Boston moshers rock the Great Wall

Soon-to-be-famous US bands make a buzz in Beijing for rock-starved and enthusiastic fans.

Damone is a hard-driving rock band weaned in the basements, garages, and attics of working-class Waltham, Mass. With a 16-year-old lead singer and a songwriter who works at his dad's construction company, they are maybe almost famous.

Damone signed a deal with RCA this fall, but until they came to Beijing recently, they had never played outside Boston, except for a gig in Jersey.

Their thin touring experience didn't matter to the audience at the Yan Club here. What mattered was that they were actual rock'n'rollers from the US. Not many accomplished American bands come to China, but when they do, as with Damone, they leave a little buzz in the air.

As one 21-year old Chinese student says, "A lot of us have big CD collections, but it was pretty amazing seeing what a band can do live." Indeed, Damone's lead singer - called "Noelle," and still in high school - started the set by jumping off an amplifier. Throngs began to mosh by the stage, bringing out security guards who told the band to stop. "I think they thought we were trying to start a riot," says Peter Galli, Damone's manager. "Hardly. The band was just pumped up."

Damone is one of a steady new trickle of "baby acts" - the industry term for newly signed bands that don't have a hit, but are considered promising - now coming to Asia. Rock-starved places like China attract baby acts because the cost and expectations are modest, and promotional prospects back in the US are rich. At the same time, the US bands do engage in a bit of cultural exchange with Chinese counterparts.

"[Damone] played Nanjing with a Chinese band called Black Element," says Tyler Oliver, a video producer traveling with Damone. "The Chinese band was really good. But when they heard these guys, it was like 'Wow.... So that's possible.' "

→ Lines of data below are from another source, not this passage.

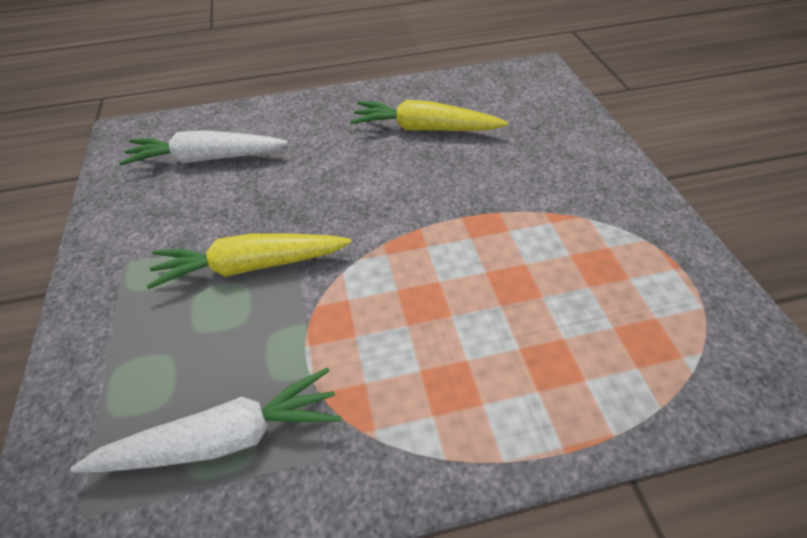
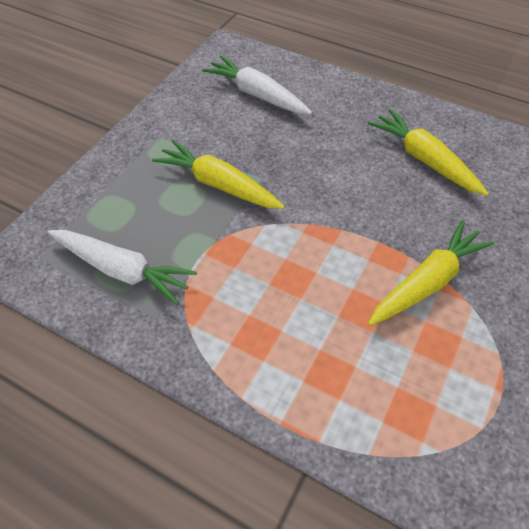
camera: 40 degrees right, 5 degrees up
none -> yellow carrot [368,220,495,326]

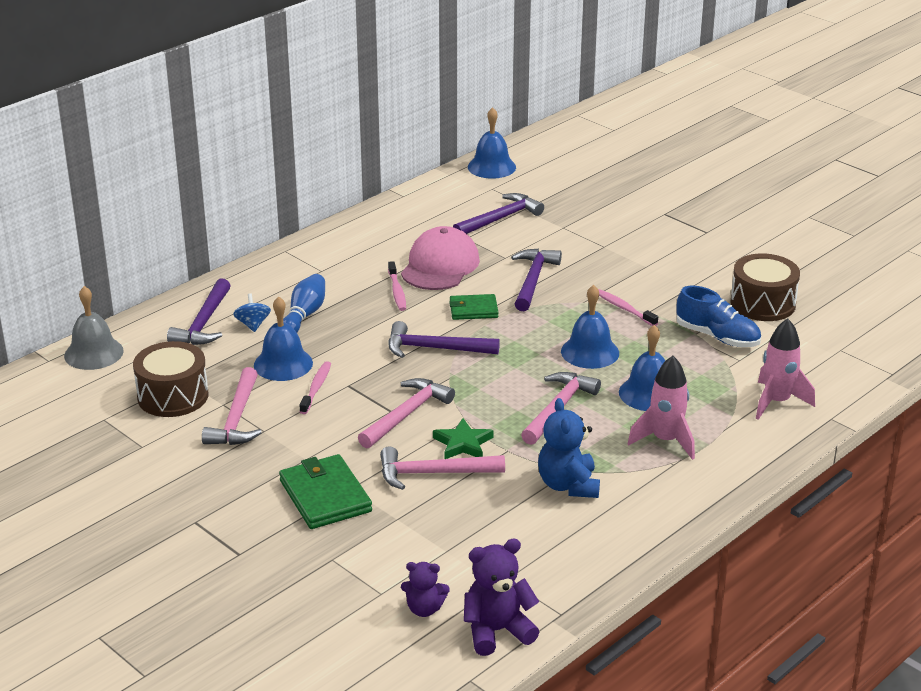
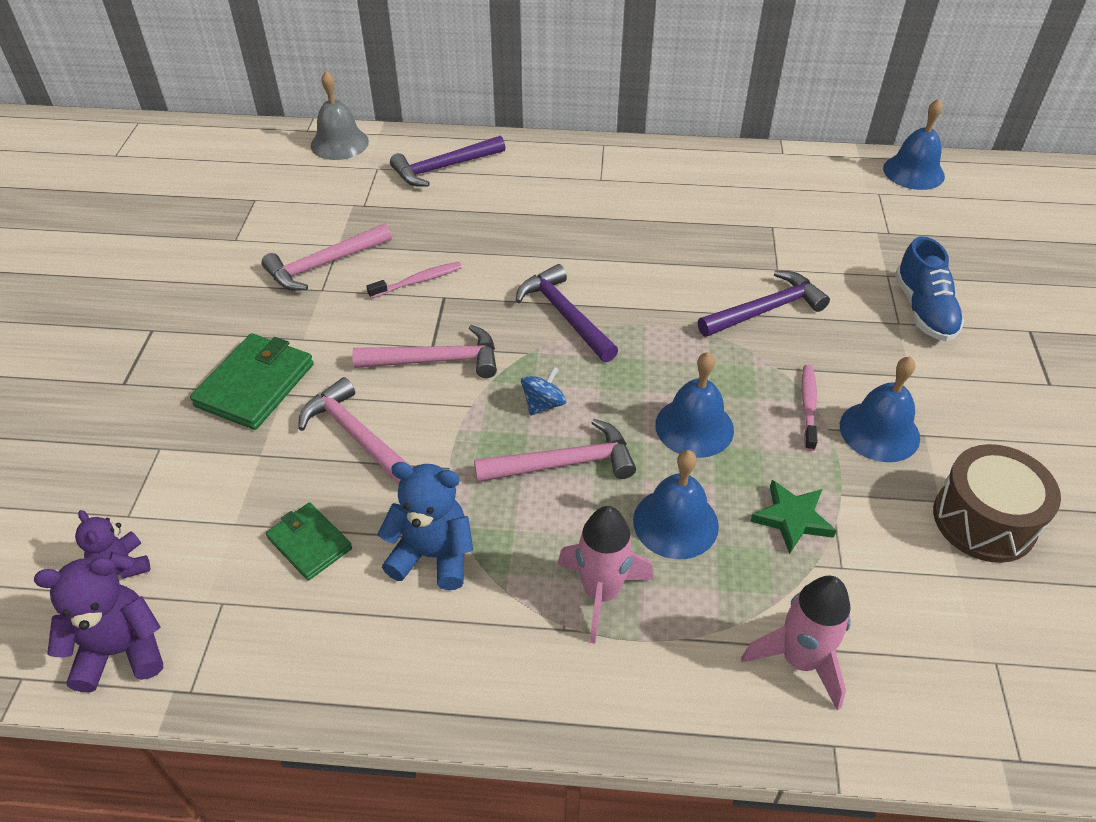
camera: 50 degrees right, 15 degrees up
brown drum [133,341,208,417] -> none
blue spinning top [233,293,271,332] -> blue spinning top moved to [521,366,566,416]
blue bell [254,296,313,381] -> blue bell moved to [840,356,920,462]
blue bowling pin [283,274,325,332] -> none
pink toothbrush [388,261,406,311] -> none
pink cap [401,226,480,290] -> none
green star [433,418,494,459] -> green star moved to [750,480,837,554]
green wallet [449,294,499,320] -> green wallet moved to [266,502,352,581]
purple hammer [453,193,544,234] -> none
purple teddy bear [464,539,539,656] -> purple teddy bear turned 45 degrees counterclockwise [34,557,163,692]
blue teddy bear [538,398,600,498] -> blue teddy bear turned 60 degrees clockwise [377,462,473,590]
blue shoe [677,286,761,347] -> blue shoe moved to [895,236,965,341]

Chinese popular music tends to mimic the Hong Kong and Taiwanese boy and girl bands that flowered after the American Backstreet Boys phenomenon. "Being a Chinese band is like being a Connecticut band," offers Michael Wester, editor of "That's Beijing," an English-language monthly that cosponsored the Beijing show. "You are stuck between the talent in New York and Boston."

Nor can Chinese hard rockers make a living here; most bands typically split about $12 after a show. Most musicians know what is and isn't acceptable to authorities, and censor themselves accordingly.

Still, the art form stubbornly persists. This summer, China approved an outdoor festival at Snow Mountain, near the newly titled Shangri-La County in Sichuan. Dubbed "China's Woodstock," it featured the slightly Dylanesque Cui Jian, who for many years has been China's best-known rock star.

For baby acts from the States, China venues have a prestige element. "It is more interesting to say you rocked the Great Wall of China than to say you rocked Alston, [Mass.], where everyone rocks," says Mr. Wester. Damone played Nanjing and Shanghai as well - all caught on video for a release in February with Damone's first album.

Adam Lewis of Planetary Group in Boston has escorted six acts - rock, funk, and pop - to China in the past year. They all played small clubs that mainly advertise in English, didn't make big blips on the state censorship radar, and were gone in a few days. "There's so much boot-legging that you don't get big acts. But coming to Asia is good exposure," he says. "We haven't had censorship problems, but I choose bands that don't have offensive names or lyrics, and reach a certain level of professionalism."

For Damone, coming to the Middle Kingdom is also a chance to unify and get in fighting shape for the grueling road shows they will do once their album - with heavy metal melodies and teen angst songs like "Frustrated Unnoticed" and "At the Mall" - comes out in February. The band's style is part heavy metal, part pop, part grunge, and their influences are groups like Weezer and Amen, says Dave Pino, the band's songwriter and center of gravity.

Damone was formed after Mr. Pino, formerly of the band Waltham, spent an anguished year getting over a breakup, a period of writer's block, a clash with a major record producer, and 15 months listening to every band he could find in Boston. The band really came together when Pino found Noelle, a shy but smoldering junior at Waltham High who was singing for local teen bands.

"Pino is an amazing guitar player who's got a backlog of something like 150 songs," says Carly Carioli of the alternative weekly Boston Phoenix, who traveled East with Damone. "Let's see how they do. Everyone's tired of heavy metal and skateboard music, and people are waiting for what's next."

At the very least, they can say they've rocked the Great Wall.

Backstage after the show, in a tiny overheated dressing room where everyone sits on guitar cases and promoters bump into Chinese musicians and a crazy collocation of expats, the mood is good. "Usually US groups start playing in Europe," says the bass player, known as Vazquez. "We are in China, and we haven't even played California."